Dataset items

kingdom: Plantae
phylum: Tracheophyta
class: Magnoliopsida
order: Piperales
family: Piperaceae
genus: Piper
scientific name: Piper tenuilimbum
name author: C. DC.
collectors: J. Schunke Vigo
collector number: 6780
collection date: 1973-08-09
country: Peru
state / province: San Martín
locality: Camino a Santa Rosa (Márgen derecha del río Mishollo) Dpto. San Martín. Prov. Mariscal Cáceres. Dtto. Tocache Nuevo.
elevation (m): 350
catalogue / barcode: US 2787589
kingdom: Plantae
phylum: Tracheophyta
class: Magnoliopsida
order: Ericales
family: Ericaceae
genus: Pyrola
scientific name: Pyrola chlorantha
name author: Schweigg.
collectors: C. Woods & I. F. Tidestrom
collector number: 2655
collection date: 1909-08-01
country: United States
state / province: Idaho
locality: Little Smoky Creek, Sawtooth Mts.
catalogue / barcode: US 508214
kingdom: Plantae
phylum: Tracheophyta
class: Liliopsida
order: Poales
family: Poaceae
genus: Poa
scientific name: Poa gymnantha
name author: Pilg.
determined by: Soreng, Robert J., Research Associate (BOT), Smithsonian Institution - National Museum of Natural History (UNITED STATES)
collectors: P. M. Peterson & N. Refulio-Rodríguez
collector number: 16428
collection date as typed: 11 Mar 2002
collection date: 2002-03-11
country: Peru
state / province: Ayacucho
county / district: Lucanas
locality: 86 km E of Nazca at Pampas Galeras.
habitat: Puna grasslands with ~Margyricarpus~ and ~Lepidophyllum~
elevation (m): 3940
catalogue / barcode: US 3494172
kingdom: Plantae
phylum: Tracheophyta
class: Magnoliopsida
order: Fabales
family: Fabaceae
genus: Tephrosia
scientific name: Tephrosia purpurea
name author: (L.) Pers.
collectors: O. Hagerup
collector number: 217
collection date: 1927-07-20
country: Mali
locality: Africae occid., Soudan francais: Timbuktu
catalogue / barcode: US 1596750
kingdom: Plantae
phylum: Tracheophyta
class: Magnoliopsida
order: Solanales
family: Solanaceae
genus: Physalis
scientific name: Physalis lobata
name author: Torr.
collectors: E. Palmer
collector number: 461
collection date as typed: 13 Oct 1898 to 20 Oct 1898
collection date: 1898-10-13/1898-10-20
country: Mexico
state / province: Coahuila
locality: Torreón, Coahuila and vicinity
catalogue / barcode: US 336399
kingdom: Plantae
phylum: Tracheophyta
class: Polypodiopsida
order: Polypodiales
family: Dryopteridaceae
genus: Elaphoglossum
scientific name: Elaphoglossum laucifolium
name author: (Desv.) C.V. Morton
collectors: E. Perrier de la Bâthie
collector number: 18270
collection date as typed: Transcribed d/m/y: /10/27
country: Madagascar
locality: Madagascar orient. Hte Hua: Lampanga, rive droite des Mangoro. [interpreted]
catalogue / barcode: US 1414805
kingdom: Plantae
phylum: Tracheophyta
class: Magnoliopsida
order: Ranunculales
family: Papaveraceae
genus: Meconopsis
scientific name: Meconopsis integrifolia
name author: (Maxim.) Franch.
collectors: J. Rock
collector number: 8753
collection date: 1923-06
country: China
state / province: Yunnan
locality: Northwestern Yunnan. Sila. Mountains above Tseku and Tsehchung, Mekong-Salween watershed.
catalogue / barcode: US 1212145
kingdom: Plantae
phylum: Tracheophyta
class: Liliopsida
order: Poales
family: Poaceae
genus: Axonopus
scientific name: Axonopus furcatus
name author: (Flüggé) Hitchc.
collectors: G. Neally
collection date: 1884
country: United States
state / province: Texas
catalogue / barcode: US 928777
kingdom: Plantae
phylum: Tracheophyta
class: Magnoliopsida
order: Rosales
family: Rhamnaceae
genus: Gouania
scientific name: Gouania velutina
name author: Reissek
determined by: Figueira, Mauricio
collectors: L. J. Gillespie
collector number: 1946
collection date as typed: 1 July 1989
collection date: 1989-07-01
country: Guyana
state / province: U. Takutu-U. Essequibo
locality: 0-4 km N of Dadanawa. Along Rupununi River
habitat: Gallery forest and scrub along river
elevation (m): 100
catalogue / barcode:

Set task -
Reproduce the lines of the records verbatim, starting at the line that contains "collectors: C. Woods & I. F. Tidestrom" and ending after the line that contains "name author: Pilg.".

Correct result -
collectors: C. Woods & I. F. Tidestrom
collector number: 2655
collection date: 1909-08-01
country: United States
state / province: Idaho
locality: Little Smoky Creek, Sawtooth Mts.
catalogue / barcode: US 508214
kingdom: Plantae
phylum: Tracheophyta
class: Liliopsida
order: Poales
family: Poaceae
genus: Poa
scientific name: Poa gymnantha
name author: Pilg.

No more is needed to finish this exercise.